Um die Baukosten niedrig zu halten, sollen die Oceanix-Module an Land vorgefertigt werden, die Plattformen aus Salzwasser-resistentem Spezialbeton, die Gebäude möglichst aus lokalen nachhaltigen Baumaterialien, etwa aus Bambus. Die einzelnen Module gelangen dann im Schlepptau von Schiffen an ihren Ankerplatz. Und da auf dem Meer “Baugrund” in großer Menge vorhanden ist, könnten auch die Miet- oder Kaufkosten niedrig gehalten werden. Das bedeutet: schnell erschlossener, günstiger Wohnraum, den viele Küstenmetropolen so dringend benötigen.
“Wir müssen Wasser als neuen Baugrund begreifen, der anders funktioniert als das Land”, sagt Koen Olthuis. Vor mehr als 15 Jahren begann der Niederländer, sich mit seinem Büro Waterstudio.NL mit dem Bauen auf dem Wasser zu beschäftigen. Inzwischen hat er verschiedenste Projekte umgesetzt – darunter zahlreiche schwimmende Einfamilienhäuser. Gerade hat er den weltweit ersten schwimmenden Turm mit einer Höhe von 40 Metern präsentiert. Er sieht die Vorteile maritimer Stadtteile in einer dynamischeren und effizienteren Urbanität. Schwimmende Gebäude könnten verschoben und temporär dorthin gebracht werden, wo sie am besten zu nutzen sind. “Eine Stadt könnte zum Beispiel ein Fußballstadion leasen. Warum sollte man viel Geld für den Bau ausgeben? Besser, man mietet es, wie ein Auto”, sagt Olthuis. Solche mobilen und flexiblen “Immobilien” könnten für Investoren interessant sein – und damit den Einstieg in den Bau schwimmender Städte auslösen.
Kleine schwimmende Communities in Küstennähe großer Städte brauchen nicht unbedingt autark zu sein. Große Metropolen auf dem Meer müssten sich allerdings zwingend selbst versorgen können, mit einem eigenen Kreislaufsystem für Strom, Wasser, Abwasser und Müll. Als brauchbare “Standorte” hat das Seasteading Institute in Kalifornien Unterwassergebirge ausgemacht. Eine Wassertiefe von nicht mehr als 250 Metern erleichtere die Verankerung am Meeresboden.

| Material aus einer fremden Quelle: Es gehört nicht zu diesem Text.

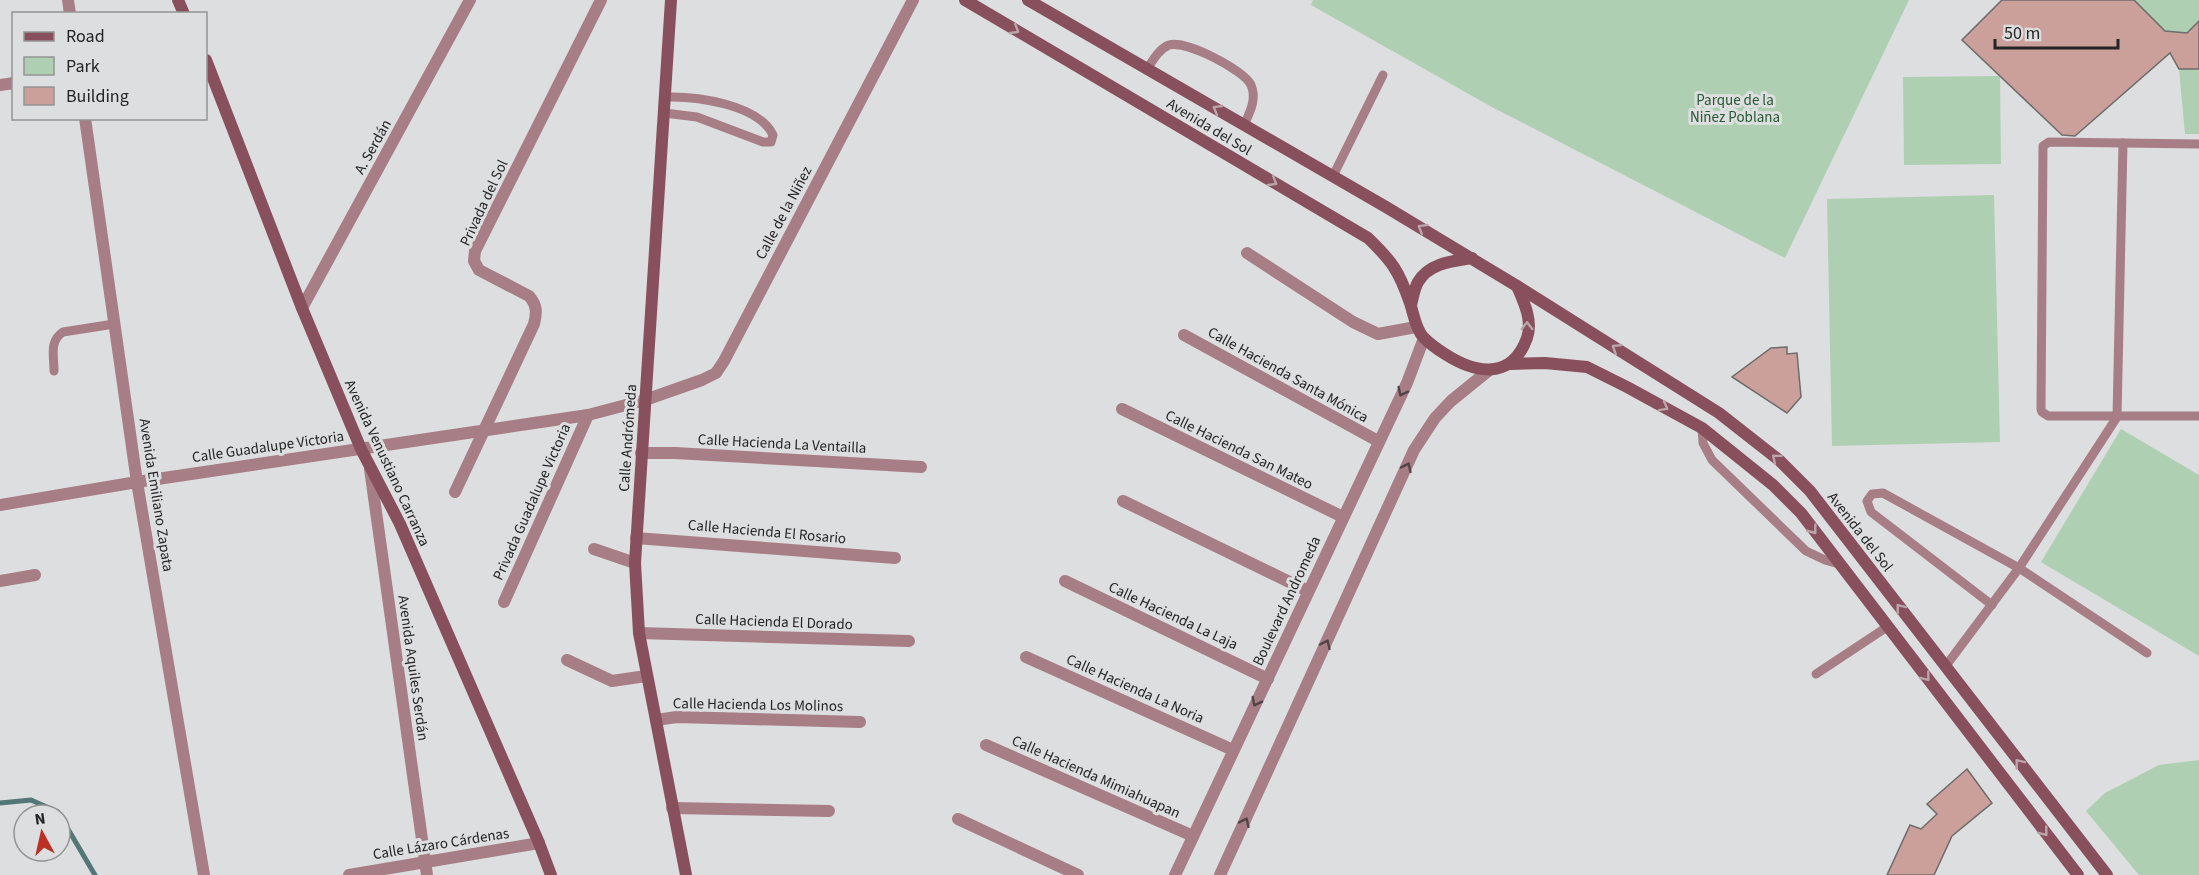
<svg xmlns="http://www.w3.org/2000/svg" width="2199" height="875" viewBox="0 0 2199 875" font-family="'Source Sans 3',sans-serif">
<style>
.green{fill:#afcfb3}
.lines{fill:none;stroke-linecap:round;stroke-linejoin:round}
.stream{stroke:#537677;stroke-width:5}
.building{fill:#cca09a;stroke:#6d6b6b;stroke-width:1.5}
.service{stroke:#a77e86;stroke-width:9}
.minor{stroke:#a77e86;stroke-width:12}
.secondary{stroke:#88505d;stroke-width:12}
.oneway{stroke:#bba5ab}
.oneway2{stroke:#524446}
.labels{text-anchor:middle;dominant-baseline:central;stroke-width:6;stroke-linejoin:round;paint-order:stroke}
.park-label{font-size:15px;fill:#265831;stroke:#dddedf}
.street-label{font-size:15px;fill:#242424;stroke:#dddedf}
</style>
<rect width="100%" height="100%" fill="#dddedf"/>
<g class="green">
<path d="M1313 0H1909L1785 258 1490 106 1311 5Z"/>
<path d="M2134 0H2199V21L2187 33 2165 31Z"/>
<path d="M2179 69H2199V134H2185Z"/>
<path d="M2000 76 2001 164 1904 165 1903 77Z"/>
<path d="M1994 195 2000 442 1832 446 1827 199Z"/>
<path d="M2121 429 2199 475V656L2041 562Z"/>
<path d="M2199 760V875H2139L2086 811 2105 793 2159 765Z"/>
</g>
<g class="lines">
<path class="stream" d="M0 803 31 800 58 812 95 875"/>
</g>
<g class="building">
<path d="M2002 0H2134L2165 31 2187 33 2199 21V69H2179L2170 53 2075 136 2062 135 1962 40Z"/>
<path d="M1787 347V354L1797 353 1801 397 1787 413 1732 377 1771 348Z"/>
<path d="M1967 769 1992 803 1952 836 1934 875H1887L1910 825 1921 829 1937 814 1927 804Z"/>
</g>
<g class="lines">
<g class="service">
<path d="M1147 69C1153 60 1159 49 1169 45 1186 40 1244 70 1251 85 1257 99 1250 112 1244 125"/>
<path d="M664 113 697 117 763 142H771L773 135C758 104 696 96 665 97"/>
<path d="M2199 144 2049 142 2043 146 2041 409 2042 412 2048 416H2199"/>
<path d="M1333 176 1383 75"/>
<path d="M54 371C54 356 49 341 63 332L114 324"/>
<path d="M1702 428 1703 443 1712 460 1806 551 1825 560 1839 564"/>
<path d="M1992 605 1871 512 1867 501 1872 494 1883 493 2019 568 2147 653"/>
<path d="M1945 667 2019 568 2117 417 2123 143"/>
<path d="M1816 674 1887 627"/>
</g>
<g class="minor">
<path d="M68 0 70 14"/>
<path d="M0 85 14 83"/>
<path d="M85 118 137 482 204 875"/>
<path d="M1247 253 1353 322 1378 334 1416 327"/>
<path d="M302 308 470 0"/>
<path d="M1184 335 1378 441"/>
<path d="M1122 409 1343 517"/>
<path d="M641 453H675L921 467"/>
<path d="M370 469 427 875"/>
<path d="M455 492 534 324C537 312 537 305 529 296L479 270 474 261 475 251 601 0"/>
<path d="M1123 501 1308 591"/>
<path d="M0 505 137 482 588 415 645 400 702 380 716 373 724 361 913 0"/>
<path d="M636 538 895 558"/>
<path d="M594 549 635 563"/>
<path d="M0 581 35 575"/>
<path d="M1065 581 1268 679"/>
<path d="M504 602 588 415"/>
<path d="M639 633 909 641"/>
<path d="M1026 657 1233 750"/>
<path d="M567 660 612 681 646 676"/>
<path d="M656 720 677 717 860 722"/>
<path d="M986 745 1193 836"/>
<path d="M672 808 829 811"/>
<path d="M958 819 1078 875"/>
<path d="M349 875 539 843"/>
<path d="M1175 875 1407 383 1424 338"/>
<path d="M1220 875 1414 450 1435 418 1451 401 1488 371"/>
</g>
<g class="secondary">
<path d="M178 0 184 14"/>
<path d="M671 0 635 563 639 633 686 875"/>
<path d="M965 0 1368 238C1392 261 1399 271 1410 303 1414 315 1415 327 1423 337 1429 343 1437 349 1445 354 1476 374 1512 380 1527 338 1533 321 1524 302 1517 286"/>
<path d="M1028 0 1386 207 1517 286 1719 413 1779 460 1810 491 2107 875"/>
<path d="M206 60 302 308 361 449 400 524 539 843 551 875"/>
<path d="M1411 305C1413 298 1414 289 1418 282 1429 263 1453 261 1472 258"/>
<path d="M1511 364 1545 363 1587 367 1627 387 1702 428 1773 485 1801 513 2078 875"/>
</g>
</g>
<defs><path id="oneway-chevron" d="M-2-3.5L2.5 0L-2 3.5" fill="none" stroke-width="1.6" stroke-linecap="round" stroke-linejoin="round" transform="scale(1.5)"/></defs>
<g class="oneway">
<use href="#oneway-chevron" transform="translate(1015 30) rotate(31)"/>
<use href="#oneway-chevron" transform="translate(1217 109) rotate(-150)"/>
<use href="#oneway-chevron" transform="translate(1273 182) rotate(31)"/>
<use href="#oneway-chevron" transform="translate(1422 228) rotate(-149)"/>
<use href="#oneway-chevron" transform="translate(1527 326) rotate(-90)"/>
<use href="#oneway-chevron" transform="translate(1616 348) rotate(-148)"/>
<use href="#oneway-chevron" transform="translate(1664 407) rotate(29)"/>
<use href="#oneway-chevron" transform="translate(1776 458) rotate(-140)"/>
<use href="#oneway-chevron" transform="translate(1813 530) rotate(53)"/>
<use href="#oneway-chevron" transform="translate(1900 608) rotate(-128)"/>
<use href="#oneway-chevron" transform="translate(1926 677) rotate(52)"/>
<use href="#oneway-chevron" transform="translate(2019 763) rotate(-128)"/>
<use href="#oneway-chevron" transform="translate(2044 832) rotate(52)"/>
</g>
<g class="oneway2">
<use href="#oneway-chevron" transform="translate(1402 392) rotate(116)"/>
<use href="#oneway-chevron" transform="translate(1407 467) rotate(-65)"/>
<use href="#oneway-chevron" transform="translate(1326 644) rotate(-65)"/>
<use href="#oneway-chevron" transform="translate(1256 702) rotate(117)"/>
<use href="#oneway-chevron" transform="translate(1245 822) rotate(-65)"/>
</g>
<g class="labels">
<g class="park-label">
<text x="1735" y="100">Parque de la<tspan x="1735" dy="17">Niñez Poblana</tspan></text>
</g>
<g class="street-label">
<text transform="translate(1209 127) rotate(31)">Avenida del Sol</text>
<text transform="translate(373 147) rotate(-61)">A. Serdán</text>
<text transform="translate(484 203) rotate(-65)">Privada del Sol</text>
<text transform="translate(784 213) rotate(-62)">Calle de la Niñez</text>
<text transform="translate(1288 375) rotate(29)">Calle Hacienda Santa Mónica</text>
<text transform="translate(628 438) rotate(-86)">Calle Andrómeda</text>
<text transform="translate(782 444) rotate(3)">Calle Hacienda La Ventailla</text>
<text transform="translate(268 447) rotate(-8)">Calle Guadalupe Victoria</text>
<text transform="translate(1239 450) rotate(26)">Calle Hacienda San Mateo</text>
<text transform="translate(387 463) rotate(65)">Avenida Venustiano Carranza</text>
<text transform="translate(156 495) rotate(81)">Avenida Emiliano Zapata</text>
<text transform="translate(532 502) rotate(-66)">Privada Guadalupe Victoria</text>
<text transform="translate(767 532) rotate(5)">Calle Hacienda El Rosario</text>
<text transform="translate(1860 532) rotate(52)">Avenida del Sol</text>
<text transform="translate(1287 601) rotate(-65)">Boulevard Andromeda</text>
<text transform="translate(1173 616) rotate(25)">Calle Hacienda La Laja</text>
<text transform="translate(774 622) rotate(2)">Calle Hacienda El Dorado</text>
<text transform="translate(413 668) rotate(82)">Avenida Aquiles Serdán</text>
<text transform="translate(1135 689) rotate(24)">Calle Hacienda La Noria</text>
<text transform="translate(758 705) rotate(1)">Calle Hacienda Los Molinos</text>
<text transform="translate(1096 777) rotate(24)">Calle Hacienda Mimiahuapan</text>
<text transform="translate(441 844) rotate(-9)">Calle Lázaro Cárdenas</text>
</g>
</g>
<rect x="12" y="12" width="195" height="108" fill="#dddedf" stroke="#939494" stroke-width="1.5"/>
<rect x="24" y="32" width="30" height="9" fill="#88505d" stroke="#939494" stroke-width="1.5"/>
<text x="66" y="42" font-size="18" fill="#242424">Road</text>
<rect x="24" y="57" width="30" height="18" fill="#afcfb3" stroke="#939494" stroke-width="1.5"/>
<text x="66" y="72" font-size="18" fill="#242424">Park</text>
<rect x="24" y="87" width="30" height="18" fill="#cca09a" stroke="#939494" stroke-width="1.5"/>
<text x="66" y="102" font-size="18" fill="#242424">Building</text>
<g transform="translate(42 833) rotate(352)"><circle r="28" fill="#dddedf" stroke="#939494" stroke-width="1.5"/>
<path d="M0-4.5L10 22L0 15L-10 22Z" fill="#bd3024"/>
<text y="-9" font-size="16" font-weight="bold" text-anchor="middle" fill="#242424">N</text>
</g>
<path d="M1995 39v9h123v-9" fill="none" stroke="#242424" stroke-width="3"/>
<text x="2004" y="39" font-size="18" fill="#242424" stroke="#dddedf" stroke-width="4.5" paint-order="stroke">50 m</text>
</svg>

Im Gegensatz dazu macht sich die Ocean Spiral gezielt die Tiefsee zunutze. 500 Meter Durchmesser hat das mit einer Wabenstruktur verstärkte und mit Acrylglas ummantelte Kugelbauwerk für 4000 Bewohner. Der größte Teil liegt wie ein Eisberg unter Wasser. Gigantische Ballastbälle halten die Stadt im Gleichgewicht. Eine spiralförmige Konstruktion verankert sie am Meeresgrund in bis zu 4000 Meter Tiefe. Zur Energiegewinnung wird die Temperaturdifferenz zwischen der kalten Tiefsee und den wärmeren Wasserschichten weiter oben genutzt. Mikroorganismen, die am Meeresgrund leben, sollen Kohlendioxid in Methan, also ebenfalls Energie, umwandeln. Trinkwasser könnte über Umkehrosmose hergestellt werden. Dabei wird der hohe Druck in der Tiefsee zur Entsalzung des Meerwassers genutzt. Unterwasserfarmen in den oberen Meeresregionen versorgen die Bewohner mit Fisch, Krustentieren und Wasserpflanzen. Am Ende der Spirale wird auf dem Meeresgrund nach natürlichen Bodenschätzen gegraben. Was wie eine Utopie anmutet, könnte nach den Plänen der japanischen Baufirma Shimizu bereits in zehn Jahren Wirklichkeit sein.
Künstliche Inseln sind mobil. Was heißt das für die Nationalität ihrer Bewohner?
Einen anderen Ansatz verfolgt Bauingenieur Gianluca Santosuosso. In Teamarbeit mit LESS, dem Laboratory for Eco Sustainable Systems, hat er Hypercay entwickelt, eine im Meer treibende Siedlung, die sich selbst versorgt. Dank seiner beweglichen Wirbelkonstruktion kann sich das Objekt den wechselnden Strömungsverhältnissen natürlich anpassen. Sollte es nötig sein, erzeugen hydraulische Hubkolben genug Antriebskraft, um die Megastruktur wie einen Aal durch enge Passagen, in Häfen oder Buchten navigieren zu können. Das Herz des Projekts ist sein autarkes Versorgungssystem, unter anderem bestehend aus einem “Marine Garden”, wo Tiere und Pflanzen gezogen werden, Müllrecycling zur Erzeugung von Biogas und einer Meerwasser-Entsalzungsanlage. Strom wird aus Sonnen- und Wellenkraft erzeugt.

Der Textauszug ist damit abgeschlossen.